Tempo di finanziaria e tempo di definire le priorità all’interno del  contesto socio economico italiano, con cui si misurano sia la maggioranza che l’opposizione.
Si richiama la crescita economica come obiettivo ma in mancanza di una reale prospettiva di miglioramento significativo  di qualunque parametro macroeconomico.
Uno dei pilastri del tessuto produttivo nel nostro Paese è  costituito dalle PMI, che rappresentano la maggior parte delle imprese italiane e sono considerate il motore dell’economia del Paese, rappresentando Secondo i dati dell’Istat  circa il 99,9% delle imprese italiane e impiegano circa il 70% della forza lavoro del settore privato in tutti gli ambiti produttivi. Molte di queste imprese sono family business, ovvero imprese gestite da famiglie che le hanno fondate e le continuano a gestire.
In questo contesto vi sono due concetti che dobbiamo tenere necessariamente in considerazione: transizione digitale per la competitività e salario minimo per la dignità del lavoro.

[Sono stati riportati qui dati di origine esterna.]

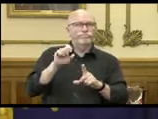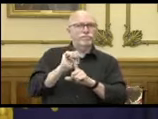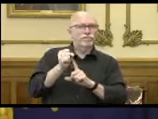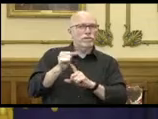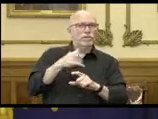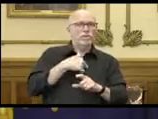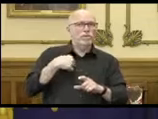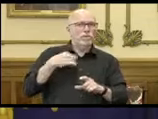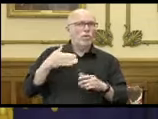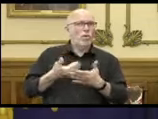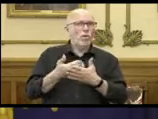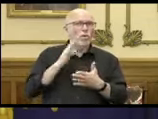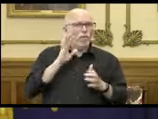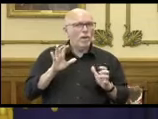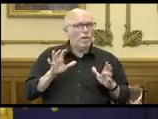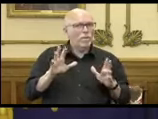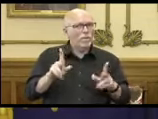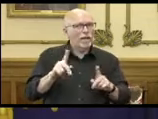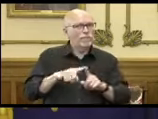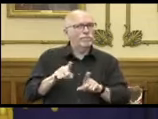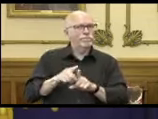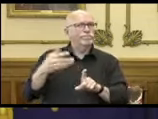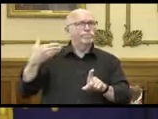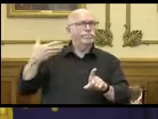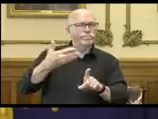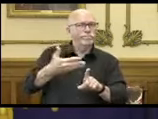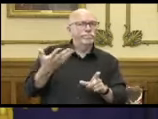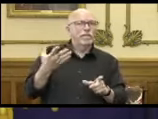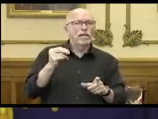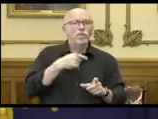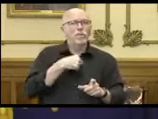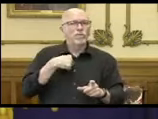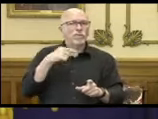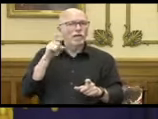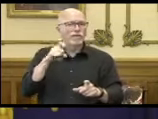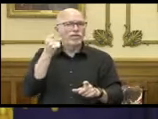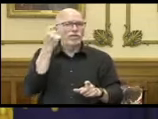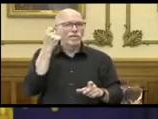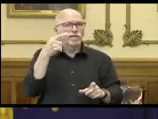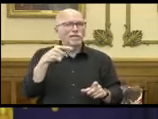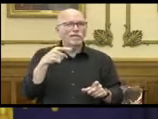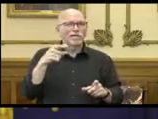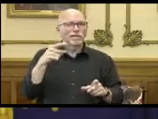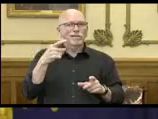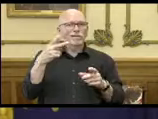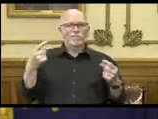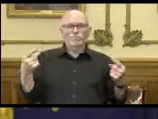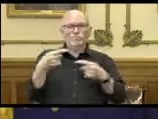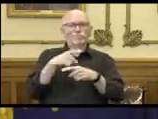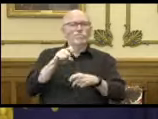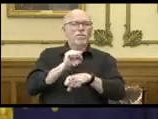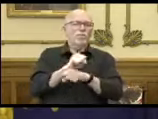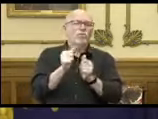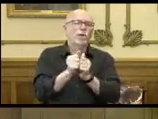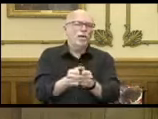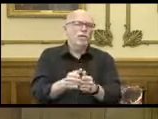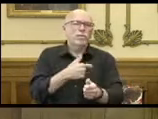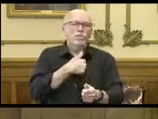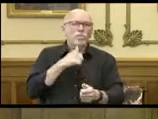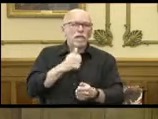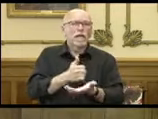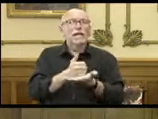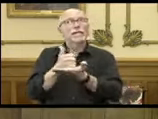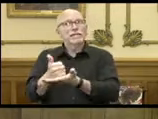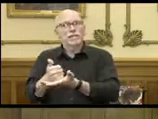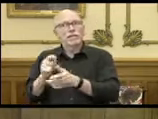all are going back and understanding that this is a two-way street. We've got to work together and we'll be able to assist on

La sfida di una politica progressista dovrebbe essere, a mio parere, quella di  saper coniugare investimenti e trattamento economico dignitoso, consentendo alle imprese di crescere e di generare ricchezza per imprenditori e per la loro forza lavoro.
Qualunque processo di digitalizzazione passa attraverso competenze a cui le PMI molto spesso non possono accedere a causa di risorse limitate. Così si pensa che non sia una priorità e si rinuncia, perdendo in competitività pur mantenendo alta la qualità dei propri prodotti e servizi, con grande fatica e perdite significative.
Perché quindi non sostenere anche investimenti in ´competenze umane’ e non solo in macchinari, creando meccanismi di incentivazione e copertura dei costi di impresa nel reperire queste competenze all’esterno, a costi di mercato? Perché non prevedere anche la possibilità di rottamare software ed hardware obsoleti come accade per le automobili?

E, a fronte quindi del raggiungimento di maggior fatturato e maggiori utili, perché non incentivarne il reinvestimento in welfare aziendale o in aumenti dei salari?
Su questo circolo virtuoso ed in un contesto che coinvolge tutti nel risultato dell’impresa, si inserisce la misura del salario minimo come misura per la creazione di ricchezza e il miglioramento delle condizioni socioeconomiche degli italiani.
Alcuni sostengono che il salario minimo possa aiutare a ridurre la povertà e migliorare le condizioni di vita dei lavoratori, mentre altri ritengono che possa avere effetti negativi sull’occupazione e sulla competitività delle imprese.
Andrebbe presentata come misura all’interno di un contesto più ampio, strutturale, che possa includere tutti i protagonisti facendoli sentire parte di un unico progetto di crescita, imprenditori e lavoratori, per quanto di propria competenza e responsabilità. Con una politica che non punta a dividere ma a trovare obiettivi comuni pur da gruppi di interesse diversi.

Il salario minimo, andrebbe visto, inoltre, non solo come misura di ‘sopravvivenza dignitosa’ ma anche come possibilità di ognuno di tornare ad una forma di piccolo risparmio, di fatto la spina dorsale di questo paese, che ci consente tuttora di sopportare un debito pubblico sempre in crescita.